The Powerhouse is now a multi purpose centre for the arts, housing the 536-seat Powerhouse Theatre, the 200-seat Visy theatre, Turbine Hall, outdoor plaza, green spaces, rooftop terrace, bar, restaurant and plays host to weekend farmers' markets. The Powerhouse Theatre can be configured in different modes which provides more seating or more performance space as required. The venue continues to commission and develop projects in all areas of the visual and performing arts as well as provide workshops for children and the community including the ability to hold multiple functions such as weddings, corporate meets and special events (i.e.: Birthdays, engagements).

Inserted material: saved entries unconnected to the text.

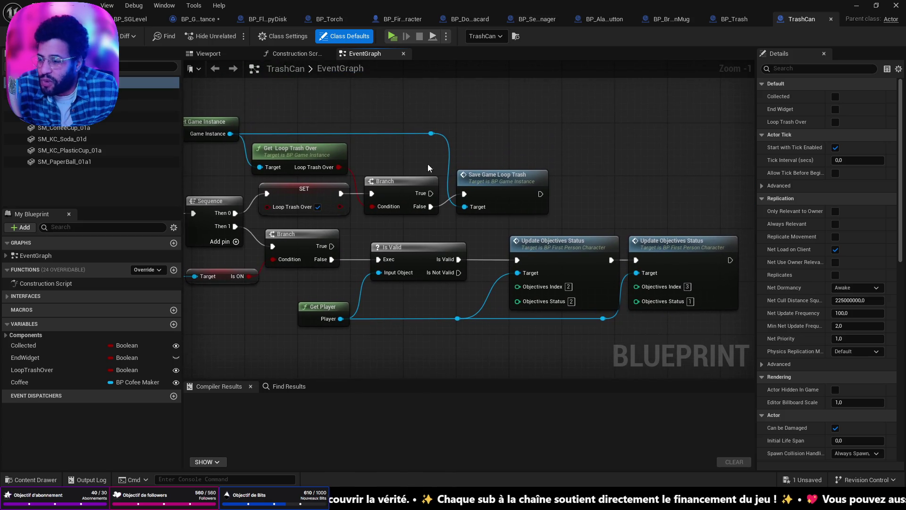
{"action": "left_click_drag", "start_coordinate": [493, 182], "coordinate": [494, 190]}
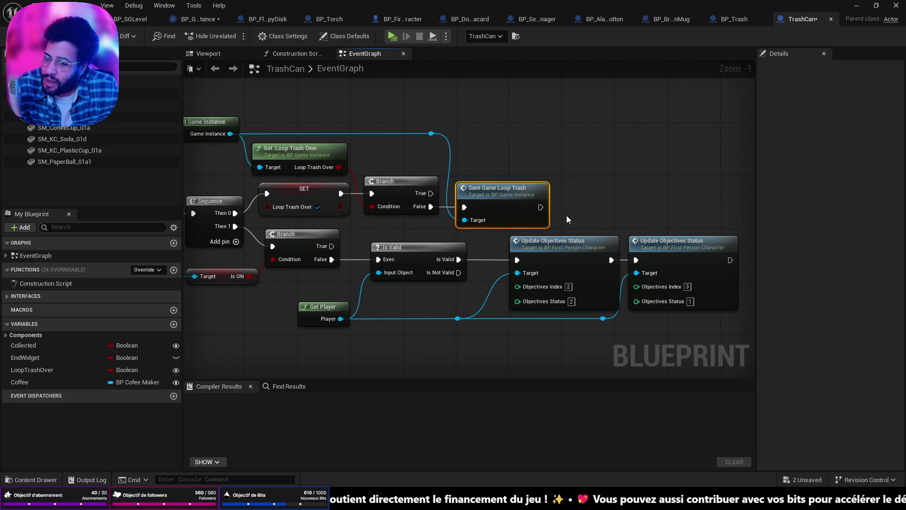
- Pan past the Set Visibility and Do Once nodes back to the Event BeginPlay logic
{"action": "left_click_drag", "start_coordinate": [551, 217], "coordinate": [842, 213]}
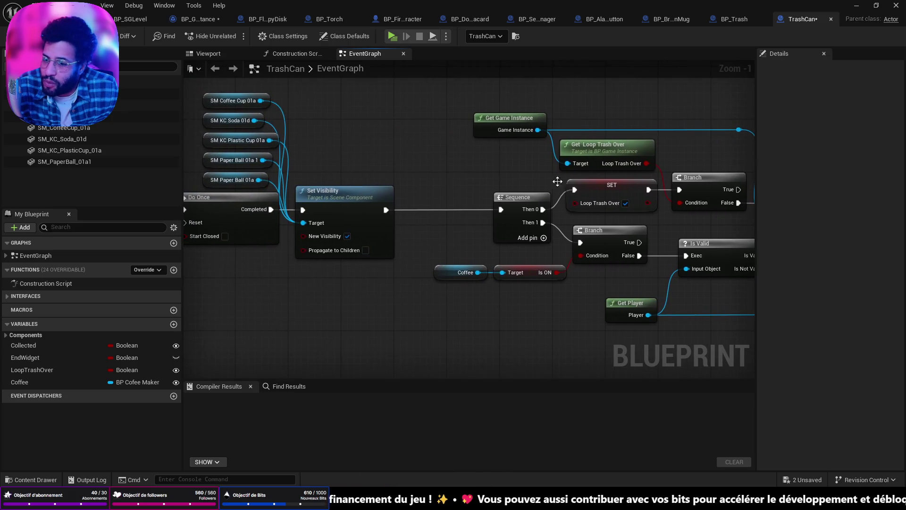
{"action": "scroll", "coordinate": [461, 191], "scroll_direction": "down", "scroll_amount": 2}
{"action": "mouse_move", "coordinate": [461, 191]}
{"action": "left_mouse_down"}
{"action": "mouse_move", "coordinate": [640, 383]}
{"action": "mouse_move", "coordinate": [641, 410]}
{"action": "left_mouse_up"}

==World Theatre Festival==

The Powerhouse hosted the World Theatre Festival (WTF) annually from 2010 until 2016. (Note: There is no mention of the festival in the annual reports beyond 2016.) The 2016 event included 12 events over nine days in February.

It was described in a local event guide as "a festival of contemporary performance which runs alongside the Australian Performing Arts Market (APAM) in 2016 and 2018". Over the years, the festival included performances by Belarus Free Theatre, Gob Squad (UK/Germany), Colman Domingo Productions (USA), and Marrugeku, Company 2, The Suitcase Royale and Snuff Puppets from Australia, as well as others from countries including Ireland, New Zealand, Malaysia, Italy, India and Belgium.